Strassel takes apart the case Rep. Anna Paulina Luna (R-FL) made against a farm-bill provision that would block California's farm-practice mandates from being imposed on producers in other states. Luna framed her opposition as a defense of states' rights. Strassel's response is that the federalism argument runs the other way: California's rule (Proposition 12, the pork-housing law) effectively dictates how producers in Iowa, North Carolina and other agricultural states must operate if they want to sell into the California market.
The amendment was defeated in committee. Strassel's broader thesis is that the farm-bill fight is a leading indicator of a broader Republican drift — conservative legislators absorbing populist framings on policy without checking whether the framing matches the policy.
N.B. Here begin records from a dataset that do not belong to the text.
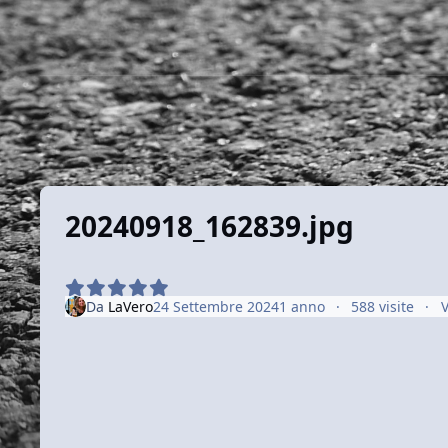
20240918_162839.jpg
Da
LaVero
24 Settembre 2024
1 anno
588 visite
V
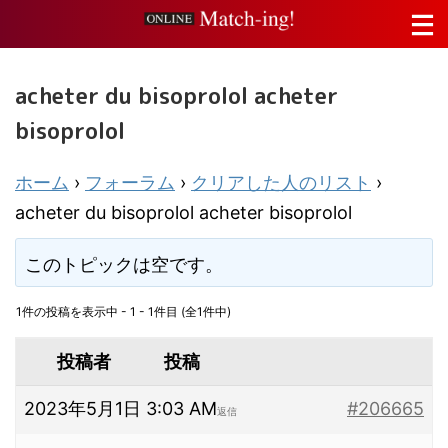
acheter du bisoprolol acheter
bisoprolol
ホーム
›
フォーラム
›
クリアした人のリスト
›
acheter du bisoprolol acheter bisoprolol
このトピックは空です。
1件の投稿を表示中 - 1 - 1件目 (全1件中)
投稿者
投稿
2023年5月1日 3:03 AM
#206665
返信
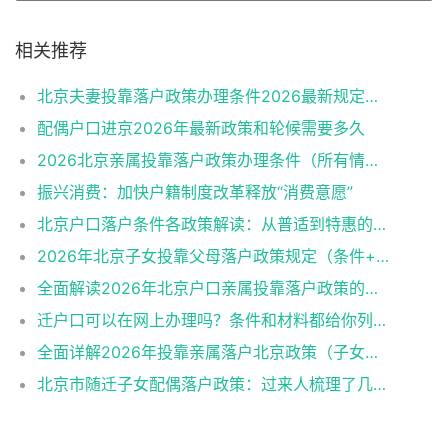
相关推荐
北京夫妻投靠落户政策办理条件2026最新规定消息
配偶户口进京2026年最新政策和轮候需要多久
2026北京亲属投靠落户政策办理条件（所有情况）
振兴消费：加快户籍制度改革释放“消费意愿”
北京户口落户条件各政策解读：从普适到特惠的多维通道
2026年北京子女投靠父母落户政策规定（条件+材料+流程）
全面解读2026年北京户口亲属投靠落户政策的各类情形
迁户口可以在网上办理吗？条件和材料都给你列好了！
全面详解2026年投靠亲属落户北京政策（子女、父母、夫妻）
北京市随迁子女配偶落户政策：过来人梳理了几个关键点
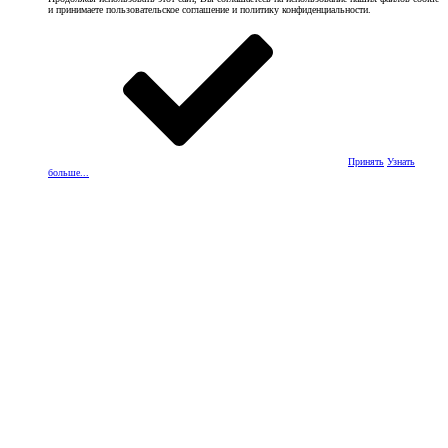
и принимаете пользовательское соглашение и политику конфиденциальности.
Принять
Узнать
больше...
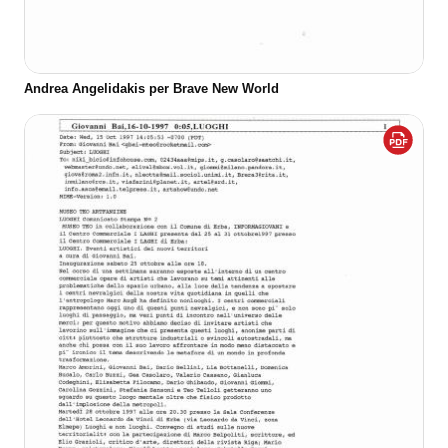
Andrea Angelidakis per Brave New World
The column closes by warning that the GOP will run into more of these contradictions as it tries to balance MAGA-style state-government activism with the traditional federalist instinct.
Direct portfolio impact is small. The deeper read is on regulatory predictability for U.S. food and consumer-staples manufacturers. If California-style mandates can effectively cross state lines, the operating cost structure for protein producers (Tyson, Pilgrim's Pride, Hormel), grocers (Walmart, Costco, Kroger) and packaged-food makers shifts on the margin.
For now we view this as a reason to keep our consumer-staples exposure concentrated in the largest, most diversified operators — companies with enough scale to absorb compliance costs without margin compression.